Richard Miles presents a new history of Carthage, which aims to show the land of Dido and Hannibal in a new light and rehabilitate the Punic state from what the author considers neglect and prejudice on the part of later historians. Miles especially succeeds in his descriptions and analysis of the military history of Carthage by admirably making the various convoluted aspects of the three Punic Wars easy to follow.
Overall, Punic history can be confusing for the nonspecialist. For example, political and military leaders of the Carthaginians were all named Hanno, Hamilcar, Hasdrubal, or Hannibal. In the book, there are ten Hannos, eight Hamilcars, nine Hasdrubals, and even the great Hannibal Barca shared the crowded stage of Punic history with five other Hannibals.
The best part of Miles’ book is his description of the rise and military campaigns of Hannibal Barca during the Second Punic War and the great commander’s later fall from favor into exile and death. Hannibal was influenced by the martial jingoism of his clan. His father was the general Hamilcar Barca. Hamilcar was badly defeated by the Romans in Sicily during the First Punic War but saved Carthage from destruction by rebellious mercenary soldiers in that war’s aftermath by savagely suppressing the uprising. Hamilcar Barca and his son-in-law Hasdrubal the Fair then conquered and consolidated southern Spain for Carthage, using the same brutal tactics as during the Mercenaries Revolt. Southern Iberia was effectively turned into a protectorate of the Barcid clan.
Although Hannibal was born in Carthage, he experienced his formative years on campaign with his father. Unlike other prominent Carthaginians, Hannibal was the product of Iberian military camps, not the Punic palaces. After the death of Hannibal’s father and the assassination of his brother-in-law, the Punic army in Spain proclaimed the 26-year-old Hannibal to be their leader, and Carthage had no choice but to ratify the decision. Hannibal inherited all the martial expansionist sentiment of his clan and was determined not to let the Romans humiliate Carthage again. Even the tendentiously pro-Carthaginian Richard Miles admits that the Second Punic War was sparked by the Barcids’ bellicose behavior in Spain.
Hannibal pushed northward into Spain and conquered the city of Saguntum, which was allied with Rome. When Rome protested, Hannibal shrugged off her envoys, sparking the Second Punic War as he embarked on his road to military glory.
Hannibal was one of the first generals to use propaganda effectively. With the help of sympathetic Greek intellectuals, he appropriated the image of Hercules and his mythic travels to rally the support of Hellenized inhabitants of the Mediterranean basin. This task was made easier by the fact that Hannibal was tutored by Greeks. The crossing of the Pyrenees, the fording of the Rhone, and the conquest of the Alps were presented as new Herculean labors by the new Heracles. Hannibal finished the Alpine crossing by wiping out a small Celtic tribe named the Taurini, after they resisted the Punic advance through their ancestral lands. This was both an emulation of Heracles’ defeat of various small tribes and an example of how much the lionized general was a product of his brutal time and of his brutal father.

____

■ Tasks to carry out:
1. Answer these questions from the review:
(a) How many Hasdrubals appear in the book?
(b) Which city allied with Rome did Hannibal conquer?
(c) Which Celtic tribe did Hannibal wipe out at the end of the Alpine crossing?
2. Transcribe everything in the review from "Hannibal was one" down to "his brutal father.".

■ Supplied data:
____

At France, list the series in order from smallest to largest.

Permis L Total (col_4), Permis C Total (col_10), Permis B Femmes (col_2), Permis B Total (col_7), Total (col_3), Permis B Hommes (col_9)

____

■ Responses to the exercise:
1.
(a) Nine.
(b) Saguntum.
(c) The Taurini.

2.
Hannibal was one of the first generals to use propaganda effectively. With the help of sympathetic Greek intellectuals, he appropriated the image of Hercules and his mythic travels to rally the support of Hellenized inhabitants of the Mediterranean basin. This task was made easier by the fact that Hannibal was tutored by Greeks. The crossing of the Pyrenees, the fording of the Rhone, and the conquest of the Alps were presented as new Herculean labors by the new Heracles. Hannibal finished the Alpine crossing by wiping out a small Celtic tribe named the Taurini, after they resisted the Punic advance through their ancestral lands. This was both an emulation of Heracles’ defeat of various small tribes and an example of how much the lionized general was a product of his brutal time and of his brutal father.